D.J. O'ConnorSenior Analyst IIIApril 4, 2013

OAKLAND, CA - APRIL 03:  Jed Lowrie #8 of the Oakland Athletics hits a solo home run against the Seattle Mariners in the seventh inning at Coliseum on April 3, 2013 in Oakland, California.  (Photo by Thearon W. Henderson/Getty Images)
Thearon W. Henderson/Getty Images

The two biggest acquisitions by the Oakland A's this past offseason have not hesitated to show the Oakland A's what they are capable of.

In the first four games of the 2013 season, the A's saw just how important Jed Lowrie (acquired via trade from Houston) and Chris Young (acquired via trade with Arizona) are to the success of the A's as they defend the division title.

After losing the first two games to the Seattle Mariners, Manager Bob Melvin inserted Young into the lineup.  The A's are 2-0 when Lowrie and Young start together.

Lowrie, in 13 at-bats, has four doubles, a home run and three runs batted in.  Young, in six at-bats, has a double, a walk and hit a home run which came in his first game starting for Oakland.

Back in spring, there were questions about whether or not these guys, particularly Young, would be able to squeeze playing time out from the incumbent players.

They have both shown why they should be getting a fair share of at-bats.

Lowrie was assisted by Hiroyuki Nakajima's injury in getting a roster spot.  With how Lowrie is playing, though, Nakajima may find himself playing at Triple-A Sacramento when he returns.

As for Young, the A's have a healthy outfield with Coco Crisp, Yoenis Cespedes, Josh Reddick and Seth Smith.  Young has had to compete with that foursome, and he has done well.  Young played so well in his first game that he managed to push Cespedes to the DH spot for Young to get more playing time in the field.
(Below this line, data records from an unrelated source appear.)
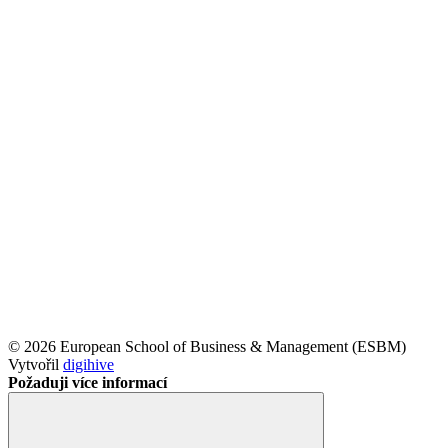
© 2026 European School of Business & Management (ESBM)
Vytvořil
digihive
Požaduji více informací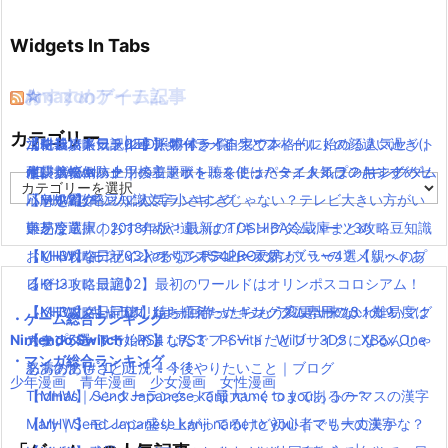
Widgets In Tabs
おすすめゲーム記事
Amazonアイテム
☆
☆
☆
カテゴリー
【モンハンワールド】キャラメイクとフィールドの顔違い過ぎ(;
水耕栽培キット|LED照明付き！自宅で本格的に始める人気セット
ニンテンドースイッチ 本体 一覧
消化器／人気ランキング
【KH3攻略日記05】トワイライトタウン
´Д｀)www
水耕栽培キット｜ペットボトルを使ったミニタイプのおすすめセ
使い捨てマスク
耐震・転倒防止用接着マット・ストッパー／人気ランキング
キングダムハーツの主題歌を聴くには？タイトルは？/キングダム
カ
【MHW】モンハン文字小さすぎじゃない？テレビ大きい方がい
ットを紹介
応急処置グッツ／人気ランキング
ハーツ3攻略豆知識
テ
ゴ
いかな？
東芝冷蔵庫｜2018年版！最新のTOSHIBA冷蔵庫まとめ
難易度選択のおすすめや違いは？/キングダムハーツ3攻略豆知識
リ
【MHW】モンハンやるならPS4PROの方がいいの？メリットあ
おしゃれなデザインのペアステンレスタンブラー4選【親へのプ
【KH3攻略日記03】オリンポス山〜天界！
ー
る？
レゼントに最適】
【KH3攻略日記02】最初のワールドはオリンポスコロシアム！
【MHW】キャラクリは一回作ったらもう変更出来ないの？
【ペアマグ】同棲したら揃えたい！カップル専用のかわいいマグ
【KH3攻略日記01】待ちに待ったキングダムハーツ3！難易度は
・ゲーム総合ランキング
Nintendo Switch
【モンハンワールド】なんでフィードだとブサイクになるんじゃ
カップ5選
スタンダードで始めました！
PS4
PS3
PSVita
WiiU
3DS
XBox One
・マンガ総合ランキング
ああああ(#ﾟДﾟ)！！！！！
怒濤の忙しさと近況＋今後やりたいこと｜ブログ
少年漫画
青年漫画
少女漫画
女性漫画
【MHW】ハンターランクって最大いくつまであるの？
Thomas｜Send Japanese kanji name to you!｜トーマスの漢字
【MHW】モンハン盛り上がってるけど初心者でも大丈夫かな？
Mary｜Send Japanese kanji name to you!｜マリーの漢字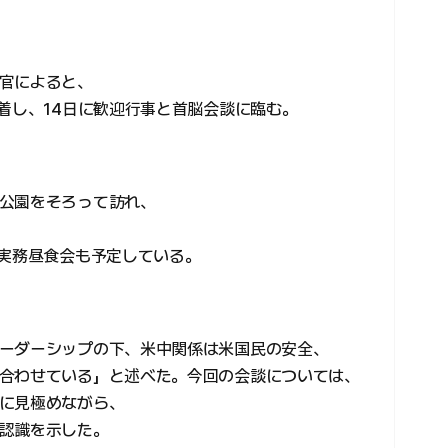
官によると、
着し、14日に歓迎行事と首脳会談に臨む。
公園をそろって訪れ、
と実務昼食会も予定している。
ーダーシップの下、米中関係は米国民の安全、
合わせている」と述べた。今回の会談については、
に見極めながら、
認識を示した。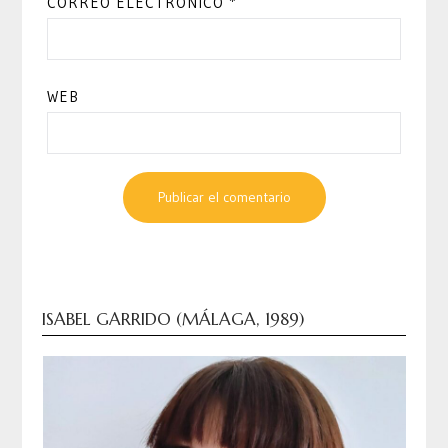
CORREO ELECTRÓNICO
*
WEB
ISABEL GARRIDO (MÁLAGA, 1989)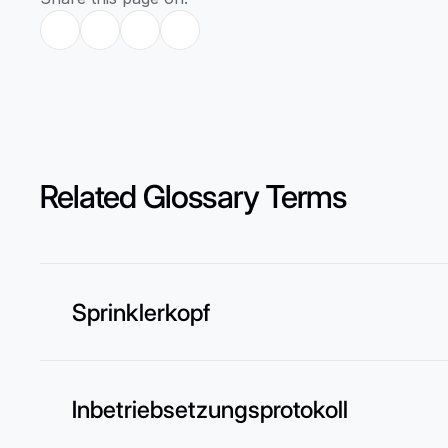
Related Glossary Terms
Sprinklerkopf
Inbetriebsetzungsprotokoll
This is exactly how the A's had to be hoping this would play out.  With Young in the starting lineup playing the way he is, you would never know he was the fifth man of the group.  The A's will have a great rotation in the outfield to keep everybody involved fresh and avoid fatigue.

Lowrie has been the Young version of the infield.  Lowrie has come from behind everybody else to earn his playing time.  The A's do have two infielders on the DL in Nakajima and Adam Rosales, but when the two return, they will likely be benched in favor of Lowrie.

Young and Lowrie came into Oakland in search of a role on the team.  I think they have both found one.